DATASET EXTRACT ::

※

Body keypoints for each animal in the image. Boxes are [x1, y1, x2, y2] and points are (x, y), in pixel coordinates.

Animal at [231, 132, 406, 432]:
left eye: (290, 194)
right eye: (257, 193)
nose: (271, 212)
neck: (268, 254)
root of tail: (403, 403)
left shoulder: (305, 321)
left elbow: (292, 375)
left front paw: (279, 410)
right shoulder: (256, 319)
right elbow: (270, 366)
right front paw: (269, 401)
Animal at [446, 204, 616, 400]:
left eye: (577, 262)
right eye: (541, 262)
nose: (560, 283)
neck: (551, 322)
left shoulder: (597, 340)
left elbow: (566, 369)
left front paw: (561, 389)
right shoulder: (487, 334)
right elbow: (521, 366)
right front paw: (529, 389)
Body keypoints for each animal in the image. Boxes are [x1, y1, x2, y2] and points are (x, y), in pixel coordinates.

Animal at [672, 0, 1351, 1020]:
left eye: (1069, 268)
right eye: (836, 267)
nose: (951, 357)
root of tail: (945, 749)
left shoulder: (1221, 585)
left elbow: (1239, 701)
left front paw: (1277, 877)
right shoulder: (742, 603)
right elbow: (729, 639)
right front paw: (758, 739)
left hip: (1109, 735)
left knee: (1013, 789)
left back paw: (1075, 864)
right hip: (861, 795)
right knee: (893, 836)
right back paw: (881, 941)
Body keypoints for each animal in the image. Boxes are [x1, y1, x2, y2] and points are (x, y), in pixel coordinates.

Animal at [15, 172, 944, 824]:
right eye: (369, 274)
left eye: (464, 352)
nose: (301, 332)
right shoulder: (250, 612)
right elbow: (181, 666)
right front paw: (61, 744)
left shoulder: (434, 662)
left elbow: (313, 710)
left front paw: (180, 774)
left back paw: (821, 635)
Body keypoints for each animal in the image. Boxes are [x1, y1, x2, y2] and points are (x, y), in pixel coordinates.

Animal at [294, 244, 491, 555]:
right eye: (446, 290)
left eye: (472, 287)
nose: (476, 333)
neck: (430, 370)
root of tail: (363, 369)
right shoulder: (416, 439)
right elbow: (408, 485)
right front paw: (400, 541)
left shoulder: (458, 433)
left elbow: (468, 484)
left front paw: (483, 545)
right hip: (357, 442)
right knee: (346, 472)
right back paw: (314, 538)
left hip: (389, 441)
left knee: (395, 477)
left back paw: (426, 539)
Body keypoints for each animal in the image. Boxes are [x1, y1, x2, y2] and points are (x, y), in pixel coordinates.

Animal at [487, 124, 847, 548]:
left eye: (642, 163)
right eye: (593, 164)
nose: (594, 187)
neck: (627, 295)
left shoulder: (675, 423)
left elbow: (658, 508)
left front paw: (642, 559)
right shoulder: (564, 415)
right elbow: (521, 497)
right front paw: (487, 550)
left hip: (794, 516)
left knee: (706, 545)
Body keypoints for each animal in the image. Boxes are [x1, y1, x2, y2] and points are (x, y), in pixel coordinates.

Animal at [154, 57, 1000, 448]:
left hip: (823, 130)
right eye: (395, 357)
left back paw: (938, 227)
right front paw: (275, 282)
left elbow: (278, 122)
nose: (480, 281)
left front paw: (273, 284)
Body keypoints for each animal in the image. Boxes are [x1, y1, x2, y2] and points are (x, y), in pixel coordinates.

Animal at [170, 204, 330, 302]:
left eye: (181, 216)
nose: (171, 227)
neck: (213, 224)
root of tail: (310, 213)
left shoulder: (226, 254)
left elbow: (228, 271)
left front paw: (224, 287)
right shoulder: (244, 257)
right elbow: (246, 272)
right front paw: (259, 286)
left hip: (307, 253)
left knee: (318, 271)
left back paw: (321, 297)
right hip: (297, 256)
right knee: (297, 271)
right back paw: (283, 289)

※

In the entries above, find lines with "back" and copy each.

EXERCISE RESPONSE ::
left back paw: (1075, 864)
right back paw: (881, 941)
left back paw: (821, 635)
right back paw: (314, 538)
left back paw: (426, 539)
left back paw: (938, 227)
left back paw: (321, 297)
right back paw: (283, 289)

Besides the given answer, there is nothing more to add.